HFAC runs among the most popular of these comp processes. According to the organization’s Chief of Education and former member of the leading board, Ahan Malhotra ’21, the program boasts one of the largest pools of hopeful entrants – approximately 130. He described his program as serious and committed to the spread of financial literacy through its class-like structure. Students are expected to attend lectures, attend section, and complete problem sets. They cannot have more than three unexcused absences, and if they miss lecture, they must watch its recorded version and write a paragraph about the material covered in it. Malhotra explained that after admission, students become part of a team in charge of managing assets valued at $40,000, which largely explains the excessive rigor.

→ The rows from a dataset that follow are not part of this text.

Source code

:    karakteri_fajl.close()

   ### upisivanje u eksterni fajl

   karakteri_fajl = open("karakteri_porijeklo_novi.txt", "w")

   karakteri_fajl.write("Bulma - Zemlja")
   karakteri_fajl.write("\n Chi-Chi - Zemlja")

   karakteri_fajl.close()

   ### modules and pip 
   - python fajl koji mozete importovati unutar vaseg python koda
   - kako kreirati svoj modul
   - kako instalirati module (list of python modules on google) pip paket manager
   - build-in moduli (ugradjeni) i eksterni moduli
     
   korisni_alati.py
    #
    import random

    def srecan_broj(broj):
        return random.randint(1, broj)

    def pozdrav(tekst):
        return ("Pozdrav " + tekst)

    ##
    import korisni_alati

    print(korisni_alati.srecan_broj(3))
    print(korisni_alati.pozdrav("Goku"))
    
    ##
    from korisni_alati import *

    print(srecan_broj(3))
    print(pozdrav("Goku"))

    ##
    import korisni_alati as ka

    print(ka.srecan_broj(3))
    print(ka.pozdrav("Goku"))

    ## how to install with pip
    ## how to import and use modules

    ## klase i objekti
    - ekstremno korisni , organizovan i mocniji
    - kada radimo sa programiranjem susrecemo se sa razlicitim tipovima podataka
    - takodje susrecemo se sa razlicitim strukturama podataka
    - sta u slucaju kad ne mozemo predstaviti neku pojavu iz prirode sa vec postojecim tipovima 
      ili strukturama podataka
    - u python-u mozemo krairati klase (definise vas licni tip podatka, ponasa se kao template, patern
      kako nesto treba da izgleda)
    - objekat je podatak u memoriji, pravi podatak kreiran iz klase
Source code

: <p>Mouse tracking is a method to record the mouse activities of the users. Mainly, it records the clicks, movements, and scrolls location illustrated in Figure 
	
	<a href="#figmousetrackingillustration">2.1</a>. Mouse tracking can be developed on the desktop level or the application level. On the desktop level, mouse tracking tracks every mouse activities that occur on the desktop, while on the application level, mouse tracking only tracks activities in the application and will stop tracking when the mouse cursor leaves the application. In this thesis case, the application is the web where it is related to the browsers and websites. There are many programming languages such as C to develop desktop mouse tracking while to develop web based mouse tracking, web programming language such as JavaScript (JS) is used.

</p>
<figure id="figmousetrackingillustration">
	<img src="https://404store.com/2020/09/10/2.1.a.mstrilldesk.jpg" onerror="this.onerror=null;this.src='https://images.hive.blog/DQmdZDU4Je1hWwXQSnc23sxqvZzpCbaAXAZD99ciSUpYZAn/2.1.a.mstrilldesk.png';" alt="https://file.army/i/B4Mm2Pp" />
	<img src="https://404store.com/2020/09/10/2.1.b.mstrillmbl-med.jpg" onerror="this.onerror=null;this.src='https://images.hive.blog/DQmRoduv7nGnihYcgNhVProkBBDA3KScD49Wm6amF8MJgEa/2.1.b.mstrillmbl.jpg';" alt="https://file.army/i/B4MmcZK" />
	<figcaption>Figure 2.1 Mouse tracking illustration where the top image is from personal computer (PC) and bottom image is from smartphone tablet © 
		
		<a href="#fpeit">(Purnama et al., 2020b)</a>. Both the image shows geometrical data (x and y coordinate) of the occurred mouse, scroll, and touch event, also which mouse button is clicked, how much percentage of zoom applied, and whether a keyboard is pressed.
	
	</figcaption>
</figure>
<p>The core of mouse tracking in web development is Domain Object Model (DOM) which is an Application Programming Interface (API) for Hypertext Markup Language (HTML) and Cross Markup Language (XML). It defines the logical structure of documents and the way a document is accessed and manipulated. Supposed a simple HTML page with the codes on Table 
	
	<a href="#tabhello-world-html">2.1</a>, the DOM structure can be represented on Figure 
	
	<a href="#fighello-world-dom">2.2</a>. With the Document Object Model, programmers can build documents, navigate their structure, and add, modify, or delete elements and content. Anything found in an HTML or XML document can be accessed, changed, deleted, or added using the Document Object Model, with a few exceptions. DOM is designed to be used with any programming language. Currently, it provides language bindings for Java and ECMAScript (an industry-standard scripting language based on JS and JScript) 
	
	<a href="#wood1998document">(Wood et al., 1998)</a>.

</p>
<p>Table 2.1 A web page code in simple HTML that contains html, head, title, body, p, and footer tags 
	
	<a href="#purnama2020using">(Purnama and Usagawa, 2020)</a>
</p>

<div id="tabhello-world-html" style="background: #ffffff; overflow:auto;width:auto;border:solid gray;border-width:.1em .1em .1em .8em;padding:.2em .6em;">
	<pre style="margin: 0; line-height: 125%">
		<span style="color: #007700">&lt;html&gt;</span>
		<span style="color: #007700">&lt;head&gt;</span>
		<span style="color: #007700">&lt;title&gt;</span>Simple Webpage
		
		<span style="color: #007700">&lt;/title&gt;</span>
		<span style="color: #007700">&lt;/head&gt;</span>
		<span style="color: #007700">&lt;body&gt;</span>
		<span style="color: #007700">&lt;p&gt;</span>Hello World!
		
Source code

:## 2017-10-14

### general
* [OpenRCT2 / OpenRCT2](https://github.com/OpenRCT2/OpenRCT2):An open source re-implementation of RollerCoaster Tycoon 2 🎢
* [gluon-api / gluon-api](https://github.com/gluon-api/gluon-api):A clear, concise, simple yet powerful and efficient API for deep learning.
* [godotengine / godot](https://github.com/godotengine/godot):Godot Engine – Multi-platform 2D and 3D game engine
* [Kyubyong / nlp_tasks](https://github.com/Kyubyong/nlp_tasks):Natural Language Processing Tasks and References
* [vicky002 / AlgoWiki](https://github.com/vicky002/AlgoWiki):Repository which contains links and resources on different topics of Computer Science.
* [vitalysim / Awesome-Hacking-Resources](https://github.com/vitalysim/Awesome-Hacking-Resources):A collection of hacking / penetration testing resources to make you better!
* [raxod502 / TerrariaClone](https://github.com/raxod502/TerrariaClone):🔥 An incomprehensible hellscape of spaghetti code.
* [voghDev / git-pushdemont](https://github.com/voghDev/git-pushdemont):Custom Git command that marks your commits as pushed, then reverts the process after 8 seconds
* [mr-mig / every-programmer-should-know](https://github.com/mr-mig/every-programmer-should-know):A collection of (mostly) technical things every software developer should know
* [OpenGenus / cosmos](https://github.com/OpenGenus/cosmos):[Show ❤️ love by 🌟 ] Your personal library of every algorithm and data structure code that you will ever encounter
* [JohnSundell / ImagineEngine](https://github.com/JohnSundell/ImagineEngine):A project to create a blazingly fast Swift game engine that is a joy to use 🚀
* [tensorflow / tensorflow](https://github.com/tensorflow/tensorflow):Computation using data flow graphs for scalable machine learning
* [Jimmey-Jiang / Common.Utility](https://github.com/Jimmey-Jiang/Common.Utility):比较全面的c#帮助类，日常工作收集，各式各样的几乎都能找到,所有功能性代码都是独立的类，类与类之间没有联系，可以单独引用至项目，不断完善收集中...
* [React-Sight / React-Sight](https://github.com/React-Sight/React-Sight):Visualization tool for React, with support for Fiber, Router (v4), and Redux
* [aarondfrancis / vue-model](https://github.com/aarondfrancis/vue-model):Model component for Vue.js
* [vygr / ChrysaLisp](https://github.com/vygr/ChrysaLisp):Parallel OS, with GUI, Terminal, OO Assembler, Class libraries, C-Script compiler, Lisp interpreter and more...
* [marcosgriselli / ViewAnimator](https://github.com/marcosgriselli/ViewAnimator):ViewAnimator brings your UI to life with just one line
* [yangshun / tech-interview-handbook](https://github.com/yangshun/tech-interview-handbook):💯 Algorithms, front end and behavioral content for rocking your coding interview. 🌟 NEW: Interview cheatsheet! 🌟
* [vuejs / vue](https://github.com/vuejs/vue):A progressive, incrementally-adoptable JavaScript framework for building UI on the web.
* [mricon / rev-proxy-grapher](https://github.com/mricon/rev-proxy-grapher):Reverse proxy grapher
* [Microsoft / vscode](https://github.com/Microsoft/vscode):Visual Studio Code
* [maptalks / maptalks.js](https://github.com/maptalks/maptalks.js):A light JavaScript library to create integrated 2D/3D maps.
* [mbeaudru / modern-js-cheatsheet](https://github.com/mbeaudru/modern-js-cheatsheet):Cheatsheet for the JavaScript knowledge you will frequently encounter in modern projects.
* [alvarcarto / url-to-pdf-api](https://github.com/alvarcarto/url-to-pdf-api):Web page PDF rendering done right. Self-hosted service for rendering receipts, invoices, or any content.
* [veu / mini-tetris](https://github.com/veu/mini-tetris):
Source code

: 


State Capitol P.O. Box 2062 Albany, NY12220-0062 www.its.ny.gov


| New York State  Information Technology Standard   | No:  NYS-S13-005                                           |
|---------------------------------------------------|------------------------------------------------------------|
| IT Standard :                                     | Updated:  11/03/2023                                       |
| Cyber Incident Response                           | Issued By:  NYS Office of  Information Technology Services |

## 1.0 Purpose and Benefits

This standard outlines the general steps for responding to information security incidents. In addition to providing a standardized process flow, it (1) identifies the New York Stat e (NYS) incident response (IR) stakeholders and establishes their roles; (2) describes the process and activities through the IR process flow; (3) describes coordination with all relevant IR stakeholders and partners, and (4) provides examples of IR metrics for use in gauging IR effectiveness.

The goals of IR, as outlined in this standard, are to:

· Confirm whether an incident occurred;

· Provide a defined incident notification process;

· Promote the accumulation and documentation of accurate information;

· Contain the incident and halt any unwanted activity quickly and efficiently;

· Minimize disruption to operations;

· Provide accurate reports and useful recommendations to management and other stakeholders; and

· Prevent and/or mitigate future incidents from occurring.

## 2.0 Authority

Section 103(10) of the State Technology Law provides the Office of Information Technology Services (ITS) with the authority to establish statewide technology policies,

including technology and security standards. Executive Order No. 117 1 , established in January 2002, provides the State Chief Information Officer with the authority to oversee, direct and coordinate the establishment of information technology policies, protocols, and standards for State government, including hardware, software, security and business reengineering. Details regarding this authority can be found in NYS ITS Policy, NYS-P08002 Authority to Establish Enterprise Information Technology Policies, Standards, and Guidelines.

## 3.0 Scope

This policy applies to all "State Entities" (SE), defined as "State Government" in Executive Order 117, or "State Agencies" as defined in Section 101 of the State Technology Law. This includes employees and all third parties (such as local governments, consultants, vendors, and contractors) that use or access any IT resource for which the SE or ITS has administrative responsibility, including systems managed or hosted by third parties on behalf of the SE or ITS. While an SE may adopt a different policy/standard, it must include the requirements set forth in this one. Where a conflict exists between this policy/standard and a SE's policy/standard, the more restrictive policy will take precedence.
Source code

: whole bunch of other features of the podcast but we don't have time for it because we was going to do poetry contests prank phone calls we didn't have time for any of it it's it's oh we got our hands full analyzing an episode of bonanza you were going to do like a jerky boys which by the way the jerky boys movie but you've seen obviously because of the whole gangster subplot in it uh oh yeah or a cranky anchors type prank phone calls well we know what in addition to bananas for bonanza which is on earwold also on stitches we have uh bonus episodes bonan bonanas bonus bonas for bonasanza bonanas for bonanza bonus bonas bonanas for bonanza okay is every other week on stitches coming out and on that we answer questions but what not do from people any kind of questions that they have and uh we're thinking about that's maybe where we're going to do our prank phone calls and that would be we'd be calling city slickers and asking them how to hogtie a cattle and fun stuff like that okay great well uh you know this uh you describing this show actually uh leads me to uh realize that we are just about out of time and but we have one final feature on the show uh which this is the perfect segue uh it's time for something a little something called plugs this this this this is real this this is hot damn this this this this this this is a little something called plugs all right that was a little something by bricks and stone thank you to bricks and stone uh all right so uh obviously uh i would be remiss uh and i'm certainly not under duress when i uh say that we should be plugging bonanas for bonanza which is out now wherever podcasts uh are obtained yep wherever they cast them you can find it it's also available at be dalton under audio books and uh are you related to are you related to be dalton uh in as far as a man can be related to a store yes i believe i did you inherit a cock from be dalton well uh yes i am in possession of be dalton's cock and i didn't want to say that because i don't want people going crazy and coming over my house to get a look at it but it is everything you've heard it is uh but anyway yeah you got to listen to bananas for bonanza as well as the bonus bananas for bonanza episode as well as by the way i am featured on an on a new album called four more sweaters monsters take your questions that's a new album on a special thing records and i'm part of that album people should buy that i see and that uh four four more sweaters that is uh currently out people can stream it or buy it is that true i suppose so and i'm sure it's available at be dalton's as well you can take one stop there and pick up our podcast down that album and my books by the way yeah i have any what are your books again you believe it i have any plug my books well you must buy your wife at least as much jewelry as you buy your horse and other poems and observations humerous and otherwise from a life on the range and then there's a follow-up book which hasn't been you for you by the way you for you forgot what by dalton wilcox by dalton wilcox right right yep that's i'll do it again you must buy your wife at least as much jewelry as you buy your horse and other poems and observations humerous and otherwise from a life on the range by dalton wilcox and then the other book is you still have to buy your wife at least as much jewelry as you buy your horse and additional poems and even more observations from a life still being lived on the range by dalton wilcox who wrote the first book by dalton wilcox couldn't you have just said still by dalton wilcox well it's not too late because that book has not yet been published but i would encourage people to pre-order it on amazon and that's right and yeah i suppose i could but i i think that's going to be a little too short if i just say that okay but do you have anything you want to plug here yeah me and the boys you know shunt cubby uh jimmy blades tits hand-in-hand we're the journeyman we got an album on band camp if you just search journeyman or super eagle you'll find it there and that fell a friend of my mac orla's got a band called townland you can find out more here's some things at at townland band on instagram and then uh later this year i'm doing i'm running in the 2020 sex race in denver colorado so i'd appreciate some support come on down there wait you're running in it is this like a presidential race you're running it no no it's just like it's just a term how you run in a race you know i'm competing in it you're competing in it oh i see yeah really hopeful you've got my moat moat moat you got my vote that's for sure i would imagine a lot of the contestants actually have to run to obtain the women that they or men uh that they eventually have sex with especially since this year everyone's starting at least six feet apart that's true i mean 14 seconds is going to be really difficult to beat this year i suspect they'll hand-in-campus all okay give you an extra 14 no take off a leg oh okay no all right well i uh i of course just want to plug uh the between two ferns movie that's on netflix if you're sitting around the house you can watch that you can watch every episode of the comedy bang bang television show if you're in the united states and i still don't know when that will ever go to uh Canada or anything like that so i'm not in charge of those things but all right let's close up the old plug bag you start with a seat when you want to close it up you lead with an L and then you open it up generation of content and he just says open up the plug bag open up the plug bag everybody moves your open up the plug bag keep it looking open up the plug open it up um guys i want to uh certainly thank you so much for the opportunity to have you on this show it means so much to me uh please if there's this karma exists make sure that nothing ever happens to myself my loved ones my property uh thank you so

I asked Malhotra for the one reason why his comping process is the best on-campus. He, without hesitation, provided five. He said, “We are super organized; our teaching material is relevant to today’s world and provides factual information; we are inclusive and for everyone, not only for people who want to go into finance world; our lectures are well taught, employing case studies in the fashion of the business school; and our final project is a stock pitch that serves as a material testament of what our compers are capable of doing once they finish with our process.”
Other groups on campus famous for their selectiveness include HCCG, the Hasty Pudding, the Crimson Key Society, and OAASIS, but none responded to the Independent’s requests for statements. I, however, was genuinely interested in learning what HCCG, an organization widely known for its professional dressing. I was also intrigued by the Crimson Key Society, wondering why it requires a comp. It was my understanding that showing up and sacrificing your free time for a noble community service cause would suffice to be admitted into a community service club – but not at Harvard. That is not to mention OAASIS, the Organization of Asian American Sisters in Service, for which identifying as an Asian American service-oriented woman is only one prerequisite.
Dear reader, I confess I am no longer that kid who arrived fresh and inexperienced at the Harvard gates two falls ago. I have been seasoned by snowy, cold winters and fierce ideological debates with my peers and professors. My understanding about the world has expanded greatly, but I still cannot rationally comprehend, now two years into my career, Harvard students’ obsession for comping. I have had to give up and resign myself to popular wisdom as embodied by an adage from my old country: “to each madman his craze.”